In one letter, dated 12th January 1697, William Pearson writes from Kippax to Adlard Cage, working in London;
“as you are pleased to say, if I doe not play my cards well, this business will still fall hard upon me.”
I was curious as to when this phrase had first been used. The Oxford English Dictionary records its first use in P. Herbert’s Princess Cloria in 1661, in the sentence ‘I began quickly to play my Cards to the best advantage.’
In another letter, dated 30th March 1698, William writes to Adlard assuring him he has put right an untruth being circulated, using the term ” I sett the saddle on the other horse.”

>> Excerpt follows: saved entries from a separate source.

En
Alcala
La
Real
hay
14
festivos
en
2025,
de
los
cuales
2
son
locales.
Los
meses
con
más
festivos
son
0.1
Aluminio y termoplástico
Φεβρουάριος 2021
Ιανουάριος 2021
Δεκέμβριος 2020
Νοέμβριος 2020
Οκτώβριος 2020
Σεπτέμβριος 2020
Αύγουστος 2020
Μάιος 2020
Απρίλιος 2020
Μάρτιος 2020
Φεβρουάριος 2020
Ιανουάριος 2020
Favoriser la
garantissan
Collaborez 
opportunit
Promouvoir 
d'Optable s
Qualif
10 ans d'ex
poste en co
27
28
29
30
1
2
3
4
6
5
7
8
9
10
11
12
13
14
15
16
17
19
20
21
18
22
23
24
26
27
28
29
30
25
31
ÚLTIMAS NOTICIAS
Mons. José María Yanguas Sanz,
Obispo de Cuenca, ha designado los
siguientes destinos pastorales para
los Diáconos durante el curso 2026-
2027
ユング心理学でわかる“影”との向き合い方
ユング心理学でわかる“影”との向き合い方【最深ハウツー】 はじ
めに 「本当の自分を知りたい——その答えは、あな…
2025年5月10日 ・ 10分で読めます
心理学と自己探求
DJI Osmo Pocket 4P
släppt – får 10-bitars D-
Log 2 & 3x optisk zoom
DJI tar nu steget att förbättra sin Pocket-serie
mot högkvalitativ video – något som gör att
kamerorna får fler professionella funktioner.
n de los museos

The provenance of this phrase first appears in 1635, in Five Pious and Learned Discourses by R. Shelford. The lines in question are ‘The Papist and the Protestant strive about the seat of Antichrist; the one would have it to be at Rome, the other not. In my judgement the Protestant sets the saddle on the right horse.’
Lastly, on 16th Feb 1705 wife Elizabeth writes to husband Adlard;
“I find my Dearest is afeared I shall play to much and not work, but I remember that old saying that all work and noe play makes Jack a dull boy.”
It’s curious that Elizabeth refers to this saying as an old one. Its first recorded use is in 1660, when it was published in the Lexicon tetraglotton: an English-French-Italian-Spanish dictionary, by James Howell. A more recent use of this phrase with the later addition of ‘…and Jill a wealthy widow’ giving a rather ironic take on a well-known saying.
For me, the use of such language provides a sharper vision of a correspondent and imbue’s the letters with a warmth of character, which makes them a joy to read.